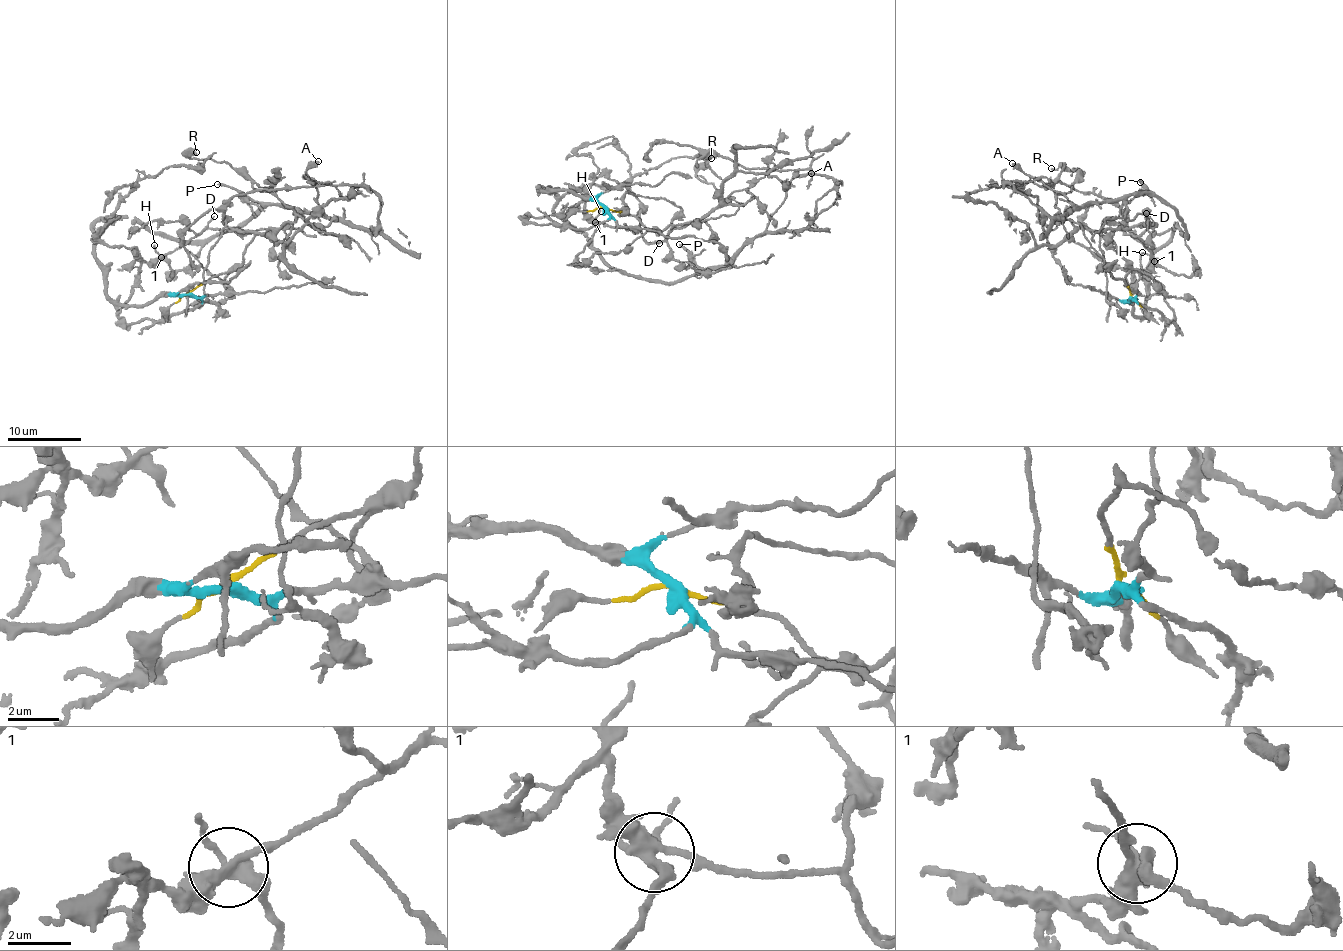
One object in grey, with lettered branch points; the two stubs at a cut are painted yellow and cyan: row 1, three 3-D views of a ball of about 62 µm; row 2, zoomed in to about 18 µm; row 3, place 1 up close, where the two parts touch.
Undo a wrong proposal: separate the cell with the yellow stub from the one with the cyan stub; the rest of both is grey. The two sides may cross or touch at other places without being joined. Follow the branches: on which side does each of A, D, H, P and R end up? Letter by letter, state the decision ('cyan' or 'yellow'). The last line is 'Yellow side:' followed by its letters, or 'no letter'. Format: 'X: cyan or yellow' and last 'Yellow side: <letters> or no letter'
A: cyan
D: yellow
H: cyan
P: cyan
R: yellow
Yellow side: D, R

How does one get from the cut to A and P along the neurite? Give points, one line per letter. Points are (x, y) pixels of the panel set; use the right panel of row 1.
A: (1131, 298), (1146, 318), (1152, 251), (1174, 224), (1187, 236), (1171, 208), (1137, 191), (1072, 204), (1012, 162)
P: (1131, 298), (1133, 314), (1146, 318), (1152, 251), (1171, 236), (1174, 224), (1187, 236), (1183, 221), (1139, 182)

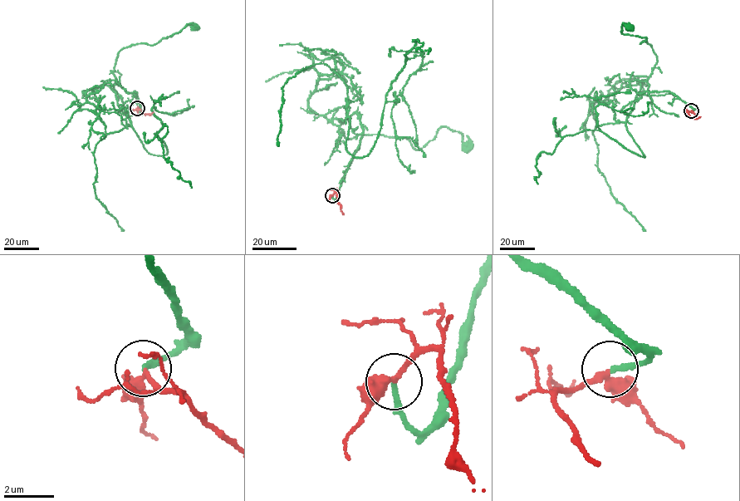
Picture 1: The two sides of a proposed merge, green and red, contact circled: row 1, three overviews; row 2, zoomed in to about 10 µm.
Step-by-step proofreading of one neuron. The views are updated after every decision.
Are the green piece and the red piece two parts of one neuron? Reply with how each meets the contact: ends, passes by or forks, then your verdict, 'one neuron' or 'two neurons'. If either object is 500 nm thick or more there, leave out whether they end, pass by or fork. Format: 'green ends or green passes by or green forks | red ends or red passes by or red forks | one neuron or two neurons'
green ends | red passes by | one neuron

--*--

- **ACTION ITEM**
Once the pictures are set aside, write out each record exactly.

- **EXERCISE RESULT**
One object in grey, with lettered branch points; the two stubs at a cut are painted yellow and cyan: row 1, three 3-D views of a ball of about 62 µm; row 2, zoomed in to about 18 µm; row 3, place 1 up close, where the two parts touch.
Undo a wrong proposal: separate the cell with the yellow stub from the one with the cyan stub; the rest of both is grey. The two sides may cross or touch at other places without being joined. Follow the branches: on which side does each of A, D, H, P and R end up? Letter by letter, state the decision ('cyan' or 'yellow'). The last line is 'Yellow side:' followed by its letters, or 'no letter'. Format: 'X: cyan or yellow' and last 'Yellow side: <letters> or no letter'
A: cyan
D: yellow
H: cyan
P: cyan
R: yellow
Yellow side: D, R

How does one get from the cut to A and P along the neurite? Give points, one line per letter. Points are (x, y) pixels of the panel set; use the right panel of row 1.
A: (1131, 298), (1146, 318), (1152, 251), (1174, 224), (1187, 236), (1171, 208), (1137, 191), (1072, 204), (1012, 162)
P: (1131, 298), (1133, 314), (1146, 318), (1152, 251), (1171, 236), (1174, 224), (1187, 236), (1183, 221), (1139, 182)

Picture 1: The two sides of a proposed merge, green and red, contact circled: row 1, three overviews; row 2, zoomed in to about 10 µm.
Step-by-step proofreading of one neuron. The views are updated after every decision.
Are the green piece and the red piece two parts of one neuron? Reply with how each meets the contact: ends, passes by or forks, then your verdict, 'one neuron' or 'two neurons'. If either object is 500 nm thick or more there, leave out whether they end, pass by or fork. Format: 'green ends or green passes by or green forks | red ends or red passes by or red forks | one neuron or two neurons'
green ends | red passes by | one neuron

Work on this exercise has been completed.